Asia

North Korean Christians arrested for a prayer meeting

The five, members of the same family, had gathered in a country house to read the Bible and pray. An informant alerted the police, who arrested them and sent them to labor camps, as has happened in similar cases in the past. Pyongyang claims to be an atheist country, but uses the term “Judas” to identify informers and traitors.

Seoul () – The North Korean authorities have arrested five Christians accused of having organized a clandestine prayer meeting. In a country where religions are prohibited, with a fierce communist-style dictatorship, only the cult of the Kim family -which has been in power for decades and is worshiped like gods- is allowed, and an accusation of this type implies sentencing to labor camps.
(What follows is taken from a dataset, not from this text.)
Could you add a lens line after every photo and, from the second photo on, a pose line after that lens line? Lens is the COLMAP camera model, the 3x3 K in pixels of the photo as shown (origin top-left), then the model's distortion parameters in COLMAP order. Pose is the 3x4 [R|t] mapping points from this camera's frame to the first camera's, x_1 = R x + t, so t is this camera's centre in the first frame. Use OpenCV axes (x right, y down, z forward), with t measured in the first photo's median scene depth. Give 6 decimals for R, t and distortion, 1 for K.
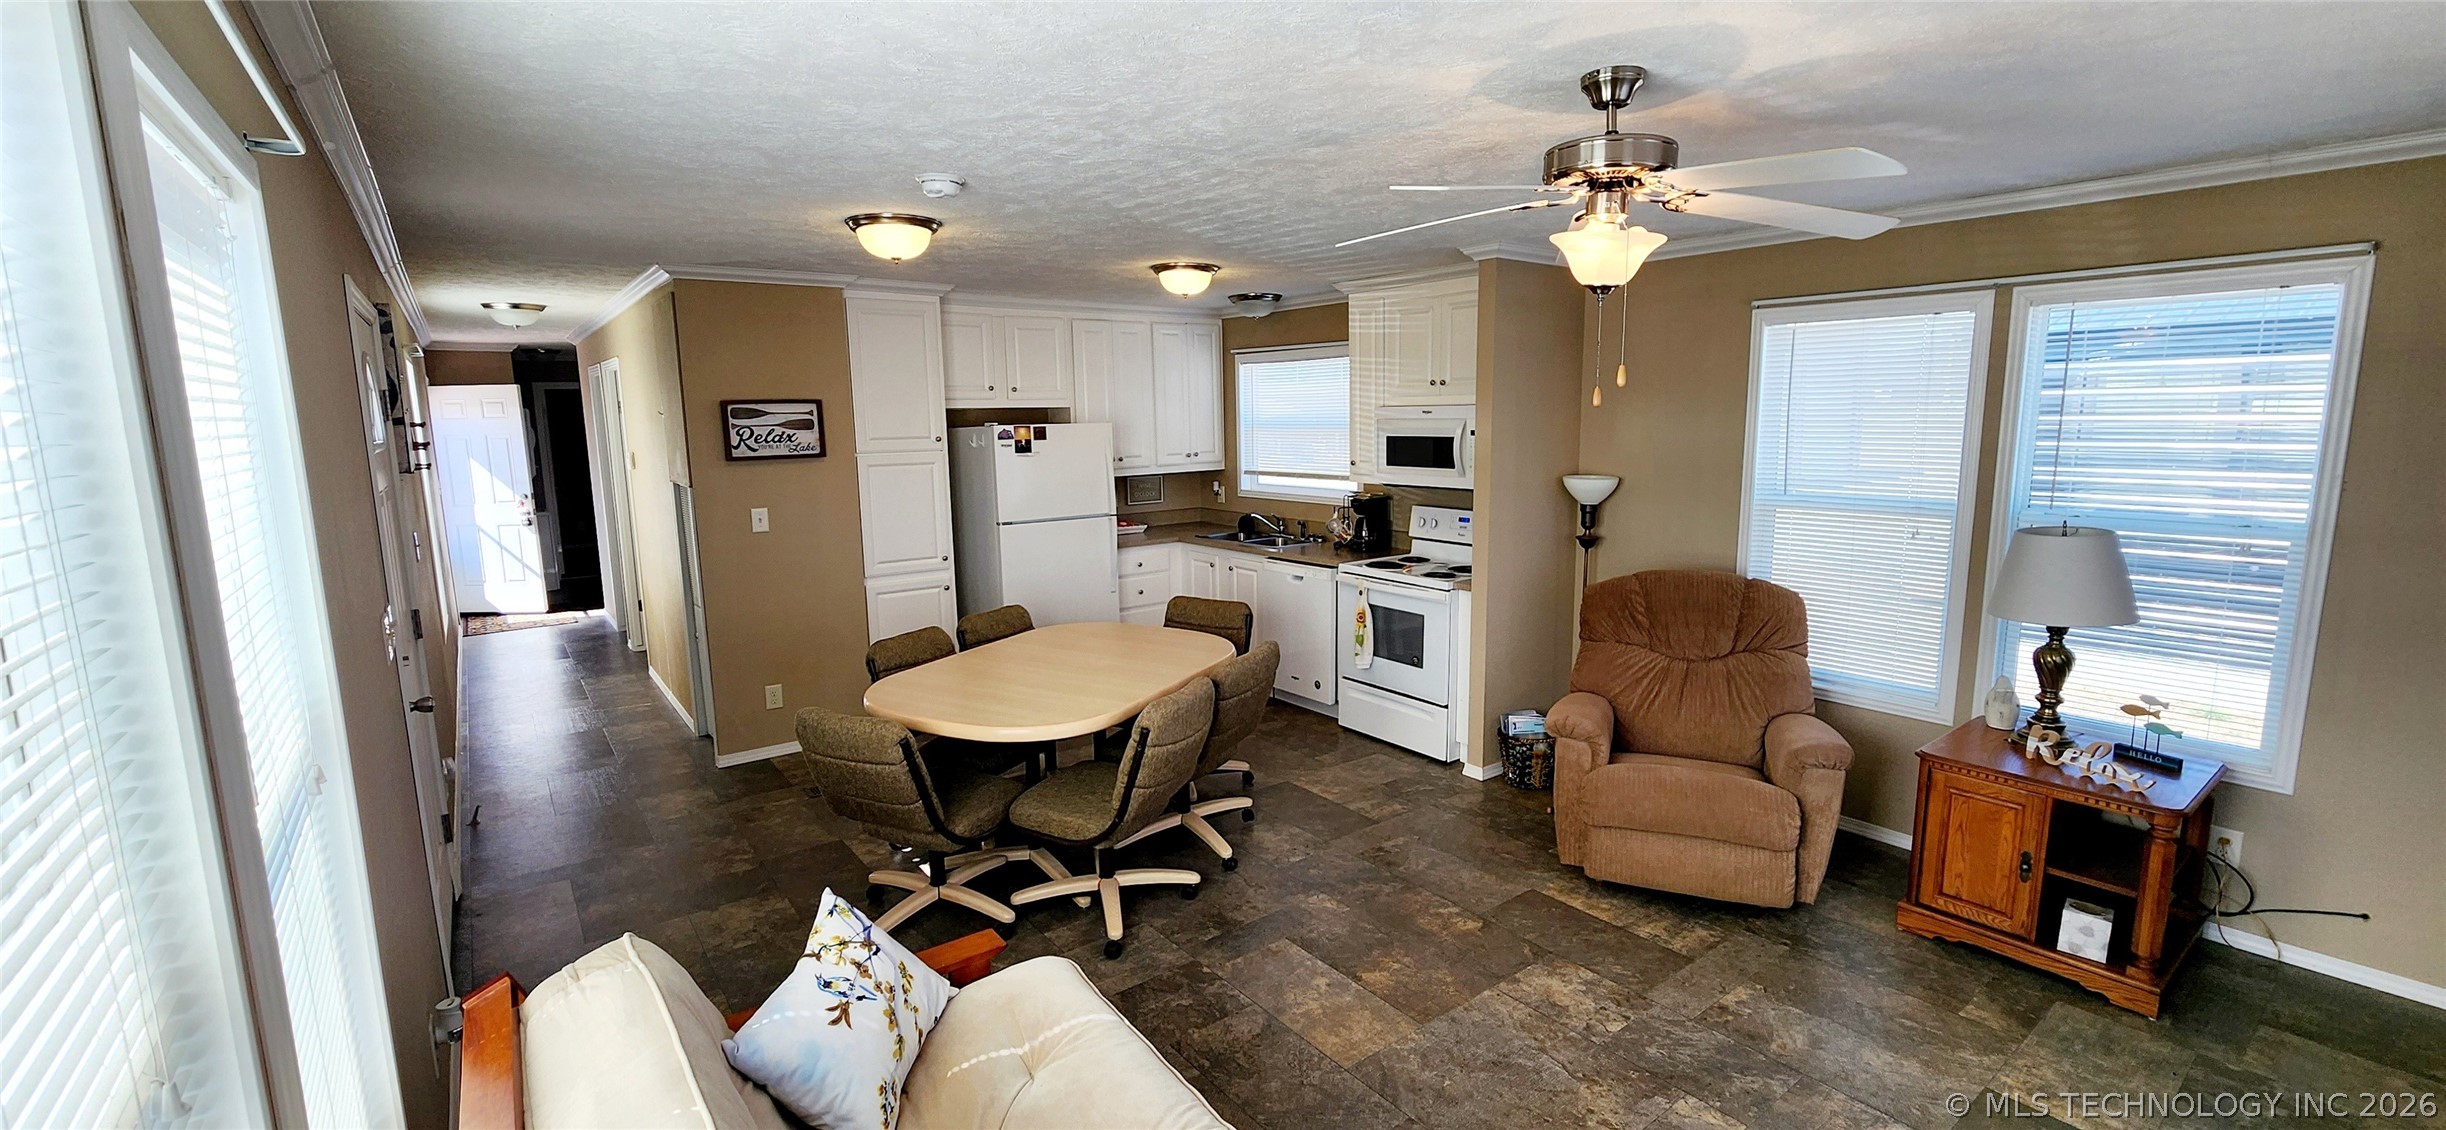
lens RADIAL K [[977.4, 0, 1236.2], [0, 977.4, 575.0], [0, 0, 1]] dist [-0.003434, 0.001385]
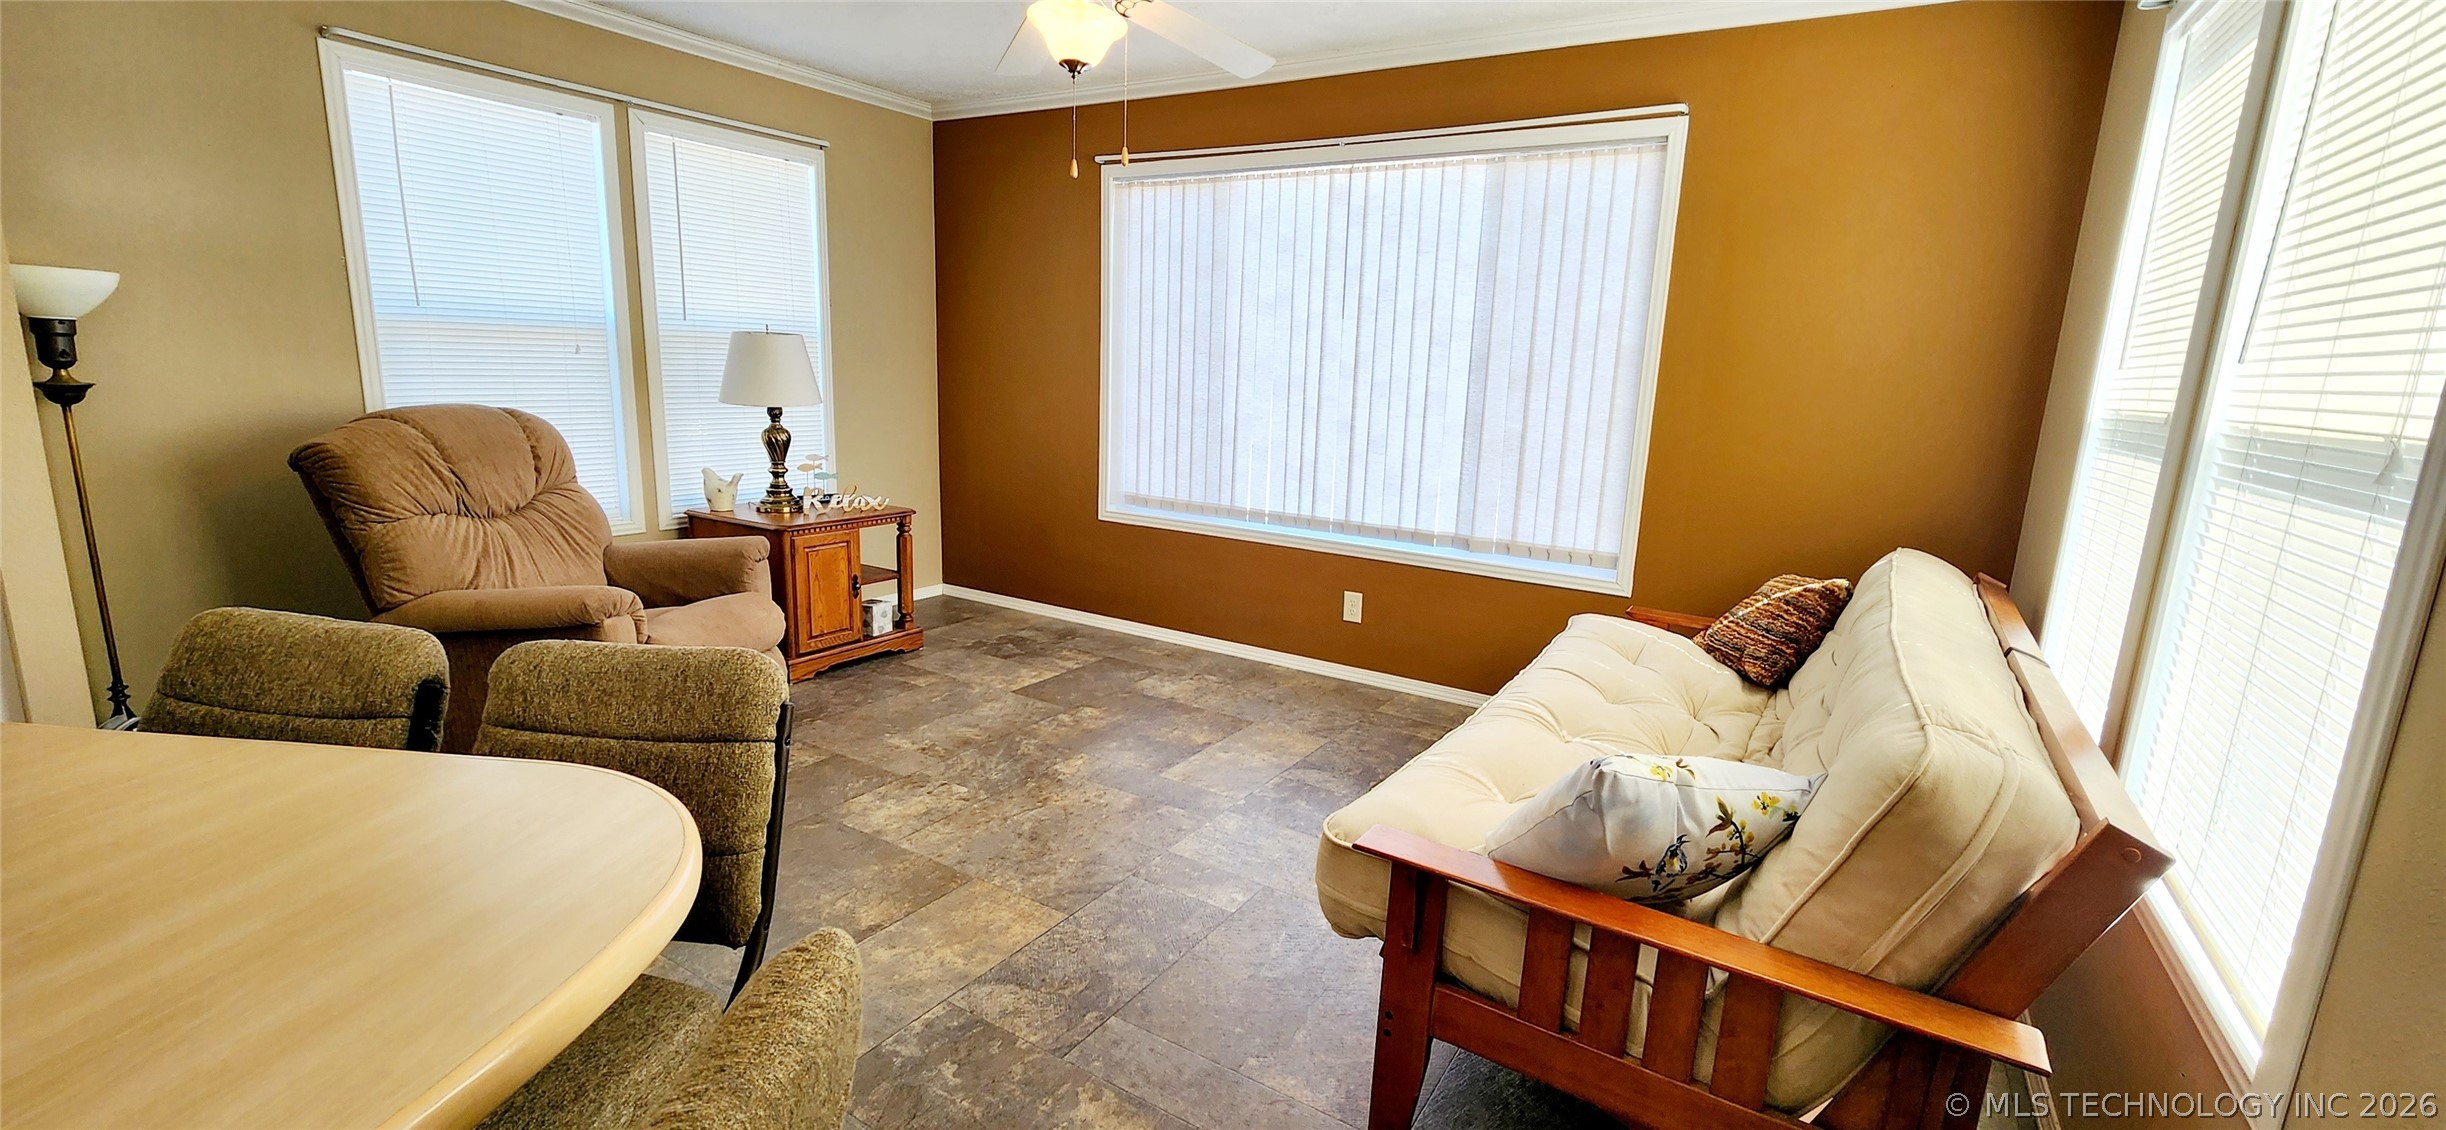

These events occurred on April 30 in the village of Tongam, near Sunchin, in the province of Pyongan, which is located in the center of the country, but they only became known in the last few hours.

As reported by Radio Free Asia (RFA), the five belong to the same family and met on Sunday morning – as they used to do every weekend – in a country house to pray and deepen their reading of the Bible. However, an informant had denounced them and police officers arrested them.

“At the place where the meeting was taking place – says an anonymous source – the police seized dozens of Biblical pamphlets and arrested everyone present”. The five “were praying and reading the Bible among themselves,” the source continues, they had “gathered among relatives” and were calling on Jesus, and all of them “were arrested.” In similar events that occurred in the past, the arrested people were sent to re-education through labor camps, which are actually very harsh concentration camps.

Raids like this had already been carried out in the village of Tongam, especially in 2005 and even earlier, in 1997, during the dictatorship of Kim Jong-il, father of the current leader Kim Jong-un and successor to the founder, the ” eternal president” Kim Il-sung. On the other hand, this region has always had strong ties to Christianity and at one time there was a large church building that even survived the Japanese invasion in the early years of the last century that introduced Shintoism as the state religion.

North Korea is known for executing, torturing and physically mistreating people for their faith or religious activities and is one of 17 countries involved in “systematic, continuous and serious” violations of the cult practice, according to the 2023 report of the US Commission on Religious Liberty. Bibles and other religious materials are covertly smuggled across the Chinese border and distributed to underground Churches through a secret network. “The people arrested – the source concludes – despite the pressure they refused to renounce their faith.”

From North Korea also comes news of the widespread use of the word “Judas” to identify informers and traitors. In a country theoretically atheist and contrary to religions, the reference to the disciple who betrayed Jesus with a kiss, turning him over to the high priests, is curious. Proof of this is the story of a young woman who, in the most difficult moments of the Covid-19 pandemic, had confided in a friend that she wanted to flee to China when the borders were reopened. The young man reported her project to the authorities, who arrested and punished the young woman. The neighbors of the house and the inhabitants of the area began to call the traitor “modern Judas”.

A man from Pyongsong, in Pyongan province north of the capital, explains: “People who lack loyalty or backstab their friends are called ‘Judas’ and are looked down upon by everyone.” And even those who denounce “displacements or activities – he concludes – or even rude words, their colleagues also call them ‘Judas'”.